Citeer alstublieft woordelijk het stuk uit de uitspraak van het gerechtshof van "Belanghebbende heeft daartegen bezwaar" tot en met "hoger beroep ingesteld.".

[AANGELEVERDE TEKST]

•••

Gerechtshof Arnhem-Leeuwarden, 12-03-2024, ECLI:NL:GHARL:2024:1852, 22/1876
Gerechtshof Arnhem-Leeuwarden, 12-03-2024, ECLI:NL:GHARL:2024:1852, 22/1876
Gegevens
- Instantie
- Gerechtshof Arnhem-Leeuwarden
- Datum uitspraak
- 12 maart 2024
- Datum publicatie
- 22 maart 2024
- Zaaknummer
- 22/1876
- Relevante informatie
- Art. 9 BPM, Art. 10 BPM, Art. 110 VWEU
Inhoudsindicatie
BPM. Vermindering (afschrijving).
Uitspraak
GERECHTSHOF ARNHEM-LEEUWARDEN
locatie Arnhem
nummer BK-ARN 22/1876
uitspraakdatum: 12 maart 2024
Uitspraak van de derde meervoudige kamer
op het hoger beroep van
[belanghebbende] B.V. te [vestigingsplaats] (hierna: belanghebbende)
tegen de uitspraak van de Rechtbank Gelderland (hierna: de Rechtbank) van 29 juli 2022, nummer AWB 21/2190, in het geding tussen belanghebbende en
de inspecteur van de Belastingdienst/Centrale Administratieve Processen (hierna: de Inspecteur)
1 Ontstaan en loop van het geding
Aan belanghebbende is een naheffingsaanslag in de belasting van personenauto’s en motorrijwielen (hierna: BPM) opgelegd van € 1.569. Daarbij is € 10 aan belastingrente in rekening gebracht.
Belanghebbende heeft daartegen bezwaar gemaakt. De Inspecteur heeft in zijn uitspraak op bezwaar de naheffingsaanslag en de beschikking belastingrente gehandhaafd.
Belanghebbende heeft daartegen beroep ingesteld. De Rechtbank heeft dit beroep ongegrond verklaard.
Belanghebbende heeft tegen de uitspraak van de Rechtbank hoger beroep ingesteld.
De Inspecteur heeft een verweerschrift ingediend.
Het onderzoek ter zitting heeft plaatsgevonden op 21 februari 2024. Namens belanghebbende is verschenen [naam1] . Namens de Inspecteur zijn verschenen [naam2] en [naam3] . Van de zitting is een proces-verbaal opgemaakt, dat aan deze uitspraak is gehecht.

•••

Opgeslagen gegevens
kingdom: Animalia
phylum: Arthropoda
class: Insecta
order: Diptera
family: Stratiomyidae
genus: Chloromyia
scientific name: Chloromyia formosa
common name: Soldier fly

•••

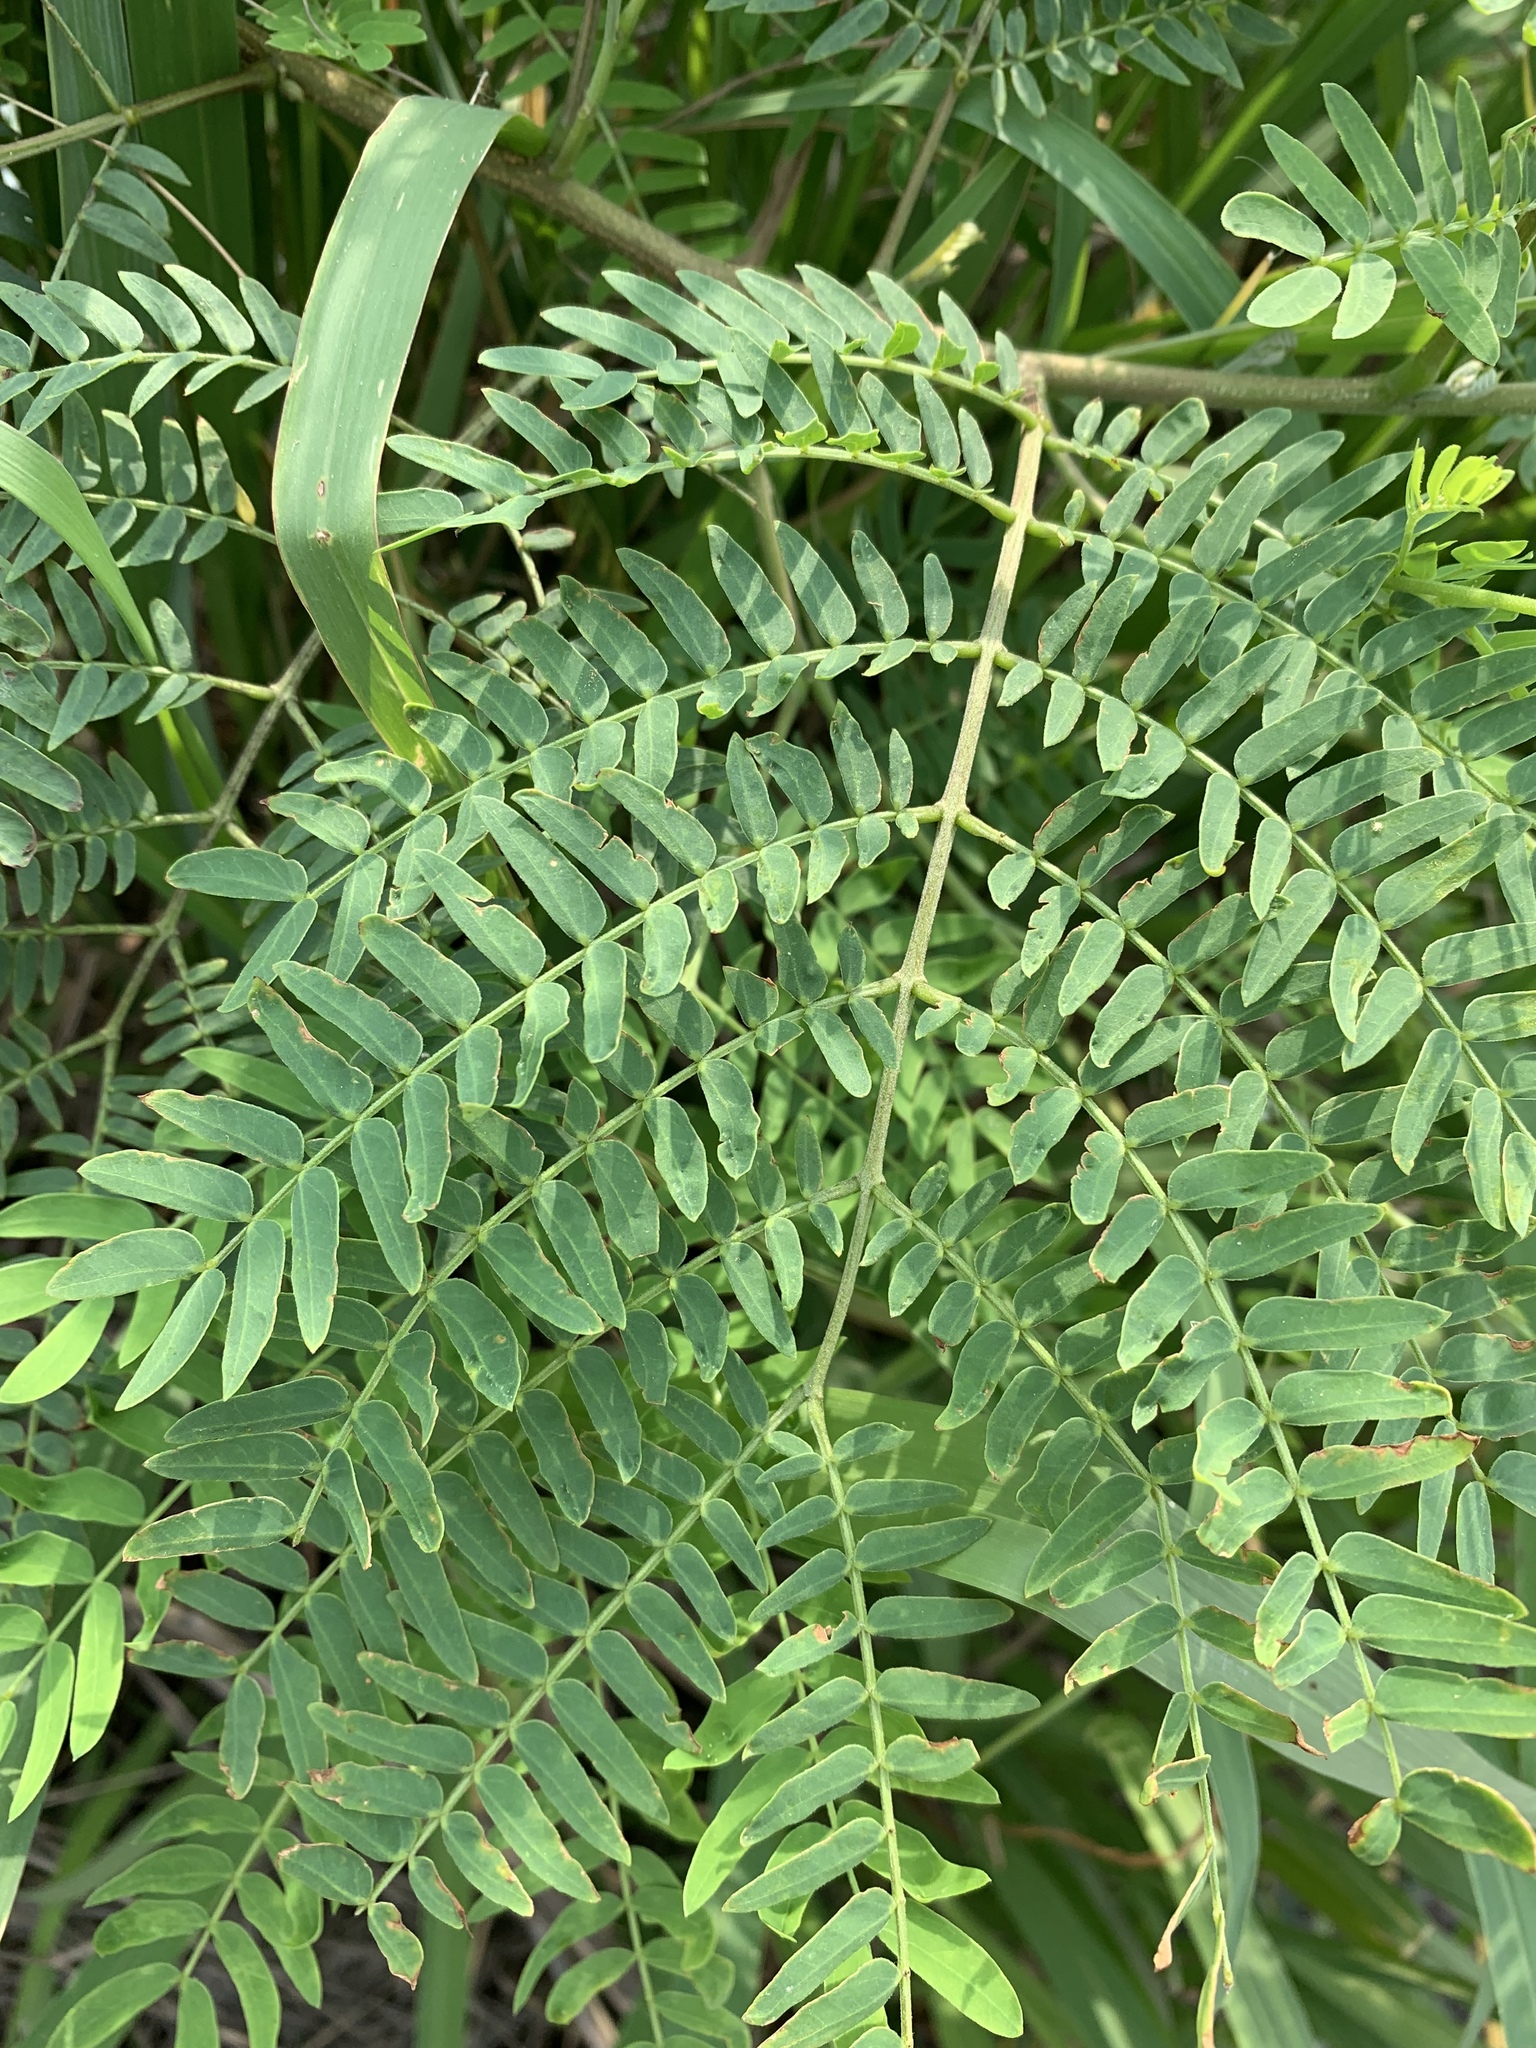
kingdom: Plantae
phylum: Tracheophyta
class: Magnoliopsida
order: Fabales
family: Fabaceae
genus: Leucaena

•••

[OPLOSSING]
Belanghebbende heeft daartegen bezwaar gemaakt. De Inspecteur heeft in zijn uitspraak op bezwaar de naheffingsaanslag en de beschikking belastingrente gehandhaafd.
Belanghebbende heeft daartegen beroep ingesteld. De Rechtbank heeft dit beroep ongegrond verklaard.
Belanghebbende heeft tegen de uitspraak van de Rechtbank hoger beroep ingesteld.